Der Ausbruch einer möglichen Vogelgrippe Pandemie könnte zu längeren Fehlzeiten am Arbeitsplatz führen.  Der Internationale Währungsfond (IWF) fordert Unternehmen daher auf diese Möglichkeit in ihren Kontinuitätspläne mit einzubeziehen. 

Der Ausbruch einer möglichen Vogelgrippe Pandemie könnte zu längeren Fehlzeiten am Arbeitsplatz führen.  Der Internationale Währungsfond (IWF) fordert Unternehmen daher auf diese Möglichkeit in ihren Kontinuitätspläne mit einzubeziehen. 

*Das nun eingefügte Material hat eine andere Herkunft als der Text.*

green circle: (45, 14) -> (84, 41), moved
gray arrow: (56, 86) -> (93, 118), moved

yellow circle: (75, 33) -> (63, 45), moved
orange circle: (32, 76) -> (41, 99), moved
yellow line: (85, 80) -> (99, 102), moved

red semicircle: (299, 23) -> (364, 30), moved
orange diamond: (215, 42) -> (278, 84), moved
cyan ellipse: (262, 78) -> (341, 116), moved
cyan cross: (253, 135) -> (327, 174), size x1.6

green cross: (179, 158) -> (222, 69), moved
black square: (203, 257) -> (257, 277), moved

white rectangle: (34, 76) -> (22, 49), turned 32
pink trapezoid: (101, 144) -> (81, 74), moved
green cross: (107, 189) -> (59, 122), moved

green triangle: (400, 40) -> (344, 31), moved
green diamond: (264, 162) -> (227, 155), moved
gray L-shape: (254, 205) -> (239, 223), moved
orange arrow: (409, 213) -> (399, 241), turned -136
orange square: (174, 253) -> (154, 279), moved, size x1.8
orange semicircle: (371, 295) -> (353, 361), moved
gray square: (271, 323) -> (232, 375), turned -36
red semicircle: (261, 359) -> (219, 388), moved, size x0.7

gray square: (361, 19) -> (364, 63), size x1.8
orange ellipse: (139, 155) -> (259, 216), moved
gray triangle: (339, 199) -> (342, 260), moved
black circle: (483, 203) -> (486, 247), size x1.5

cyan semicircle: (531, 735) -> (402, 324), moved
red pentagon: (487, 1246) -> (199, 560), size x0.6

In einem Bericht der Arbeitsgruppe „Vogelgrippe“ des Internationalen Währungsfond heißt es, dass auch wenn Finanzinstitute, Zentralbanken und Behörden Pläne zum Schutz ihrer nationalen Finanzsysteme im Falle eines Zusammenbruchs der notwendigen Infrastruktur aufgrund eines terroristischen Anschlags oder einer Naturkatastrophe entwickelt haben, fehlt vielen Staaten dennoch ein Business-Kontinuitätsplan, welcher Risken, wie z.B. längere Fehlzeiten am Arbeitsplatz aufgrund einer Pandemie einkalkuliert.

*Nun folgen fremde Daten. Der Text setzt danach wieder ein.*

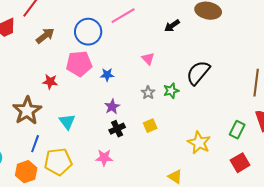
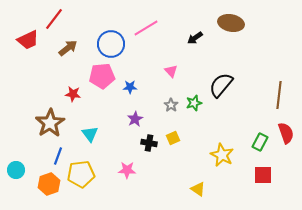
black cross: (117, 129) -> (149, 143), moved, turned 35
red square: (240, 163) -> (263, 175), turned 30

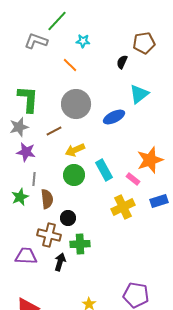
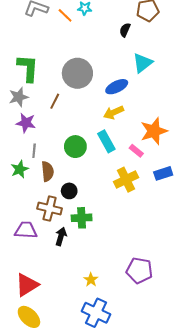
orange line: (70, 65) -> (65, 15), moved
brown line: (54, 131) -> (55, 101), turned -35
yellow arrow: (75, 150) -> (114, 112), moved

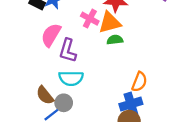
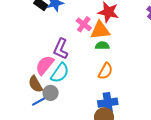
pink semicircle: (51, 35) -> (45, 65), moved
cyan semicircle: (71, 78) -> (60, 73), turned -65
orange semicircle: (139, 82) -> (105, 71), moved

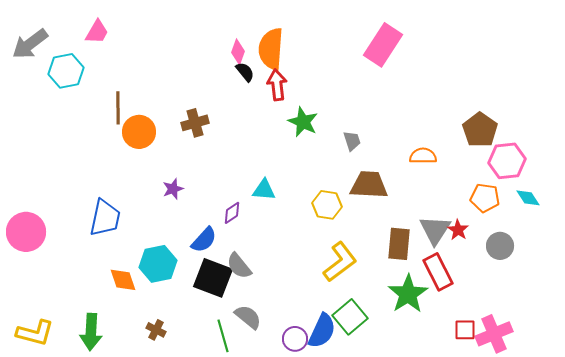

„Hohe Fehlzeiten ohne einen entsprechenden Business-Kontinuitätsplan könnten zu Störungen bei wichtigen Funktionen und Dienstleistungen im Finanzsektor führen.  Dies schließt den Zahlungsverkehr, das Handels- und Abwicklungssystem ein“, heißt es in dem Bericht.  Es wird davon ausgegangen, dass die wirtschaftliche Aktivität vorübergehend einbrechen, sich anschließend aber schnell wieder stabilisieren würde.  Der IWF soll nun Elemente guter Business-Kontinuitätspläne für den Fall einer Pandemie sammeln und bekannt machen.

Bezüglich der Entwicklung eines Impfstoffes gegen die Vogelgrippe haben ungarische Behörden am 14. März 2006 bekannt gegeben, dass das Labor des Pharmazieunternehmens Omnivest einen Impfstoff zum Schutz des Menschen vor dem tödlichen Vogelgrippevirus H5N1 entwickelt hat.